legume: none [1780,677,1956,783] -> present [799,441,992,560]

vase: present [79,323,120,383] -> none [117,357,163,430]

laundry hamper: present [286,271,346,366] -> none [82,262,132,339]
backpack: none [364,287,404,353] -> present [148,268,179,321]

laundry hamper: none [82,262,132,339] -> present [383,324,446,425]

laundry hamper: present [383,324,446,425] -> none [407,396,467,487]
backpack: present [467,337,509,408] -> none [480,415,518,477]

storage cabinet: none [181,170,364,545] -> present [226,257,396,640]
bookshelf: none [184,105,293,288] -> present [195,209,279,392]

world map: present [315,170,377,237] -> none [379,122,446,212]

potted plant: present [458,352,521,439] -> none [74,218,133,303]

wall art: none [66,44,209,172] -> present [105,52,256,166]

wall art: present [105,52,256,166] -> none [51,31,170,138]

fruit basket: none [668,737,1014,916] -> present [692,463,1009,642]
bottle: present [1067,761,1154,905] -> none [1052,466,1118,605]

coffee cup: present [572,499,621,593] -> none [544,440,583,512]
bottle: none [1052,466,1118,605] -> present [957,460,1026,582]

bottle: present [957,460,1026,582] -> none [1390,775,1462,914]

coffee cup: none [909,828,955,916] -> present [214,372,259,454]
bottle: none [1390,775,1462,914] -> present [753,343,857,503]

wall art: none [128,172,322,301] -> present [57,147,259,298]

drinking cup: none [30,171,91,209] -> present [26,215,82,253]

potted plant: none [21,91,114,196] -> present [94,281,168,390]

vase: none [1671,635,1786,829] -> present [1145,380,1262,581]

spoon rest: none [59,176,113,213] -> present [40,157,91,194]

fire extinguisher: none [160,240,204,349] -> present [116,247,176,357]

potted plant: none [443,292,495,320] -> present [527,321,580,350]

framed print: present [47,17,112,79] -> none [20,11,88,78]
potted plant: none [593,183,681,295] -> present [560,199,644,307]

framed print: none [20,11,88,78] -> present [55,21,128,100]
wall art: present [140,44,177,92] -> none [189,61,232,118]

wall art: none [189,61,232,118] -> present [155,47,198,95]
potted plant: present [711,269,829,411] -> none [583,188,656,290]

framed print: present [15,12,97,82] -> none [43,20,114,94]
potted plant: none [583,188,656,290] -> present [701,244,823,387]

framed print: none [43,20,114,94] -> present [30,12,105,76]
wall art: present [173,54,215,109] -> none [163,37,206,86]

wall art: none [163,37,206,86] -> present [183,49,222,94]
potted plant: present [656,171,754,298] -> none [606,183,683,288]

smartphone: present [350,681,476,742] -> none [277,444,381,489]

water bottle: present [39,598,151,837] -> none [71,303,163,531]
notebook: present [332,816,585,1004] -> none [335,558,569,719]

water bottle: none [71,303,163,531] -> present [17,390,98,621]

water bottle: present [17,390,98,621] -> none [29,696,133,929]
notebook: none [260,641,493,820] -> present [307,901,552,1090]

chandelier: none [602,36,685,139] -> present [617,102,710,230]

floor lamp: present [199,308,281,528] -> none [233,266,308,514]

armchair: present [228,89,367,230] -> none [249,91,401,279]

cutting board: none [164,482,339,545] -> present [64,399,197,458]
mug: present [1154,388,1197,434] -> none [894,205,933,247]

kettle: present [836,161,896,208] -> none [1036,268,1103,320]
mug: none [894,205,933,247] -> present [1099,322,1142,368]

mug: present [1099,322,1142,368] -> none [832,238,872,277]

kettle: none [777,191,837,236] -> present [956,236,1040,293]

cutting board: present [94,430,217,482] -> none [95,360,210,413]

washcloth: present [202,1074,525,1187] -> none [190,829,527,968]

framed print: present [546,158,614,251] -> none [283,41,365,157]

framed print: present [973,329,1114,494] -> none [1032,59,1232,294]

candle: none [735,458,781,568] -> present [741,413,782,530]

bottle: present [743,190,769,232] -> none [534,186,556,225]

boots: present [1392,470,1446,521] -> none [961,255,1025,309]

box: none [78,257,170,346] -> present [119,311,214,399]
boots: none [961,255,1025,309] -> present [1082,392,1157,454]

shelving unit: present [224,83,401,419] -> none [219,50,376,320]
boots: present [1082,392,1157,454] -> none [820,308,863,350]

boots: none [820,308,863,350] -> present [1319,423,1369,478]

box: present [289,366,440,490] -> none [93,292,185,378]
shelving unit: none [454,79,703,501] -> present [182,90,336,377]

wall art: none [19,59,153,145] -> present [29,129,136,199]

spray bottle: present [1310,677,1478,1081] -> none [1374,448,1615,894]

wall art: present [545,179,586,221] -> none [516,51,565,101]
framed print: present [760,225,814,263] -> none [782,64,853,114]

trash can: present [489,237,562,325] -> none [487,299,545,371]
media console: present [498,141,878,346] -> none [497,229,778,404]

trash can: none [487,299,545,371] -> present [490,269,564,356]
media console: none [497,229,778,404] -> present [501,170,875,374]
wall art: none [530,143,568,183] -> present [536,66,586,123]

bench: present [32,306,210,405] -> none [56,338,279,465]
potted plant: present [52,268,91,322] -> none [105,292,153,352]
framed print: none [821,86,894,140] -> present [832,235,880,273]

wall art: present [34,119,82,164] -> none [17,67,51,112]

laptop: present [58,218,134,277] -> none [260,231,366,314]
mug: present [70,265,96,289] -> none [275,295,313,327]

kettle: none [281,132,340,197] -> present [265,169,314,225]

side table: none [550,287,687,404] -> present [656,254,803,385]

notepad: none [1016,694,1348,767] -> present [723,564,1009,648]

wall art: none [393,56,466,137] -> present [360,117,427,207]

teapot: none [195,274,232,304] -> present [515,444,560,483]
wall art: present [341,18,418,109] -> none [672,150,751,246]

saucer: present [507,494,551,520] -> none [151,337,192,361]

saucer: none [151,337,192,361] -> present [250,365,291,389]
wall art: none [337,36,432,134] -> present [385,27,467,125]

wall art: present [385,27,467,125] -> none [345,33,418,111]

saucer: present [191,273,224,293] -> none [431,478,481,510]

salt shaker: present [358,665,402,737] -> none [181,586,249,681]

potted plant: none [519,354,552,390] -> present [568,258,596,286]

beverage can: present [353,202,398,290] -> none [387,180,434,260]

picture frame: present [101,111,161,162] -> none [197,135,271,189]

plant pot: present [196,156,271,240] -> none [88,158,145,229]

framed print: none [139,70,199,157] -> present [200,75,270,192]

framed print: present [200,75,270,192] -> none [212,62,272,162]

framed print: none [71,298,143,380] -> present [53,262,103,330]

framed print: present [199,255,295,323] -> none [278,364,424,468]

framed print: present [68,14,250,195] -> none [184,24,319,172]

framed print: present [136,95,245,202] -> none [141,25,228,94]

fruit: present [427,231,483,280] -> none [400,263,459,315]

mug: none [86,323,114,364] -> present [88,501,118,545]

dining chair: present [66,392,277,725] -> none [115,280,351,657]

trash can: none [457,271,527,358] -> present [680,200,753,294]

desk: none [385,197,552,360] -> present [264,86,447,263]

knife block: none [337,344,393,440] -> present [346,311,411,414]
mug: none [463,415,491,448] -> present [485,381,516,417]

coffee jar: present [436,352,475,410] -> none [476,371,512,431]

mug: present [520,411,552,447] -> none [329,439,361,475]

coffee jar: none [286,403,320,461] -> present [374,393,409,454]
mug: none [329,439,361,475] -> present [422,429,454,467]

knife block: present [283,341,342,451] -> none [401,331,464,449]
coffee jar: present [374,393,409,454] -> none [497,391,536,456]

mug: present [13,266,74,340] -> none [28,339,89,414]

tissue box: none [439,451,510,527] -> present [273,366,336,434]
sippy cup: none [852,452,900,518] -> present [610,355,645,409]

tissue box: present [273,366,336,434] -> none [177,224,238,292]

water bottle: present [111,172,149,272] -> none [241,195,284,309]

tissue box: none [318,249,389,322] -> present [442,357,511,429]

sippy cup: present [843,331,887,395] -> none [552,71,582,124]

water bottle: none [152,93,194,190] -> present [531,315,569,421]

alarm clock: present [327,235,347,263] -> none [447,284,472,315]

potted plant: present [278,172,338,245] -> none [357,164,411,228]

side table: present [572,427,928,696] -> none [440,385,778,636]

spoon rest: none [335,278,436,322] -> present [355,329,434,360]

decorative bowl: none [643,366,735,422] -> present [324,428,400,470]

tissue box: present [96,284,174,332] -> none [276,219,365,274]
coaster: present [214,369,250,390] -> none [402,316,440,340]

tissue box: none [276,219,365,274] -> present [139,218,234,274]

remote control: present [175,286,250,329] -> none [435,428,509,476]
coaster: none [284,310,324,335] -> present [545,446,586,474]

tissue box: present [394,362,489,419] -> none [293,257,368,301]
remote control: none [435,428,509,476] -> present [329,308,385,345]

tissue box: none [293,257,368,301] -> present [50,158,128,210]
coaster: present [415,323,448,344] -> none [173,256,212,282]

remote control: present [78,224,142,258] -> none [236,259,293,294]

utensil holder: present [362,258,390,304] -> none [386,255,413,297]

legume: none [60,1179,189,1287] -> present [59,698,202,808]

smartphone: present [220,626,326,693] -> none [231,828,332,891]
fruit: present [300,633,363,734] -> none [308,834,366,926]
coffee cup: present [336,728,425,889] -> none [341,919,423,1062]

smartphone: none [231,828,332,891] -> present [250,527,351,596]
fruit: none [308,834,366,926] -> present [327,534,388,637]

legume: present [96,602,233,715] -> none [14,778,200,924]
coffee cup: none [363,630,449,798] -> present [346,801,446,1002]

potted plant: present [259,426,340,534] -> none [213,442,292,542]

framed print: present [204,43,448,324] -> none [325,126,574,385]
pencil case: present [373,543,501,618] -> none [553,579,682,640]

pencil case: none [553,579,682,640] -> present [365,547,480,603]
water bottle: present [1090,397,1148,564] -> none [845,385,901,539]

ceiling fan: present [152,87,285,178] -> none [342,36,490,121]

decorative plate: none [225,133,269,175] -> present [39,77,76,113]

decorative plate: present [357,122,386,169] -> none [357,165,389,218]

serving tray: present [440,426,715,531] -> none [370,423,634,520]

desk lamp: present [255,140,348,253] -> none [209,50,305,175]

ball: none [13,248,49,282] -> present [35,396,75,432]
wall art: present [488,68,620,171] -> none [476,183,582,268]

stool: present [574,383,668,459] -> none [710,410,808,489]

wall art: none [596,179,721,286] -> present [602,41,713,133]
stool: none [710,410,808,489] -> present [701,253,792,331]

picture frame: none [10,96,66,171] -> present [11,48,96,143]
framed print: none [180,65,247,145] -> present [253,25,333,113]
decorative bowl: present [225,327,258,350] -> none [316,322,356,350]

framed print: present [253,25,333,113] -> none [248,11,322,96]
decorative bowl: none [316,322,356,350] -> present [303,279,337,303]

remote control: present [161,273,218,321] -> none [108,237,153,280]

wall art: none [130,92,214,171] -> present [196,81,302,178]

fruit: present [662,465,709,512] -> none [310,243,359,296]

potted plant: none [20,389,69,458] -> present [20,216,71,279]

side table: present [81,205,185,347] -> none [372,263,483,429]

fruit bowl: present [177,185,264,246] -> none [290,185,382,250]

■ ■ ■ ■

**What to work on**: Beginning with the line containing "utensil holder: present" and ending with the line containing "ball: none [13,248,49,282]", extract those lines exactly from the listing above, and only those.

**Response for this exercise**:
utensil holder: present [362,258,390,304] -> none [386,255,413,297]

legume: none [60,1179,189,1287] -> present [59,698,202,808]

smartphone: present [220,626,326,693] -> none [231,828,332,891]
fruit: present [300,633,363,734] -> none [308,834,366,926]
coffee cup: present [336,728,425,889] -> none [341,919,423,1062]

smartphone: none [231,828,332,891] -> present [250,527,351,596]
fruit: none [308,834,366,926] -> present [327,534,388,637]

legume: present [96,602,233,715] -> none [14,778,200,924]
coffee cup: none [363,630,449,798] -> present [346,801,446,1002]

potted plant: present [259,426,340,534] -> none [213,442,292,542]

framed print: present [204,43,448,324] -> none [325,126,574,385]
pencil case: present [373,543,501,618] -> none [553,579,682,640]

pencil case: none [553,579,682,640] -> present [365,547,480,603]
water bottle: present [1090,397,1148,564] -> none [845,385,901,539]

ceiling fan: present [152,87,285,178] -> none [342,36,490,121]

decorative plate: none [225,133,269,175] -> present [39,77,76,113]

decorative plate: present [357,122,386,169] -> none [357,165,389,218]

serving tray: present [440,426,715,531] -> none [370,423,634,520]

desk lamp: present [255,140,348,253] -> none [209,50,305,175]

ball: none [13,248,49,282] -> present [35,396,75,432]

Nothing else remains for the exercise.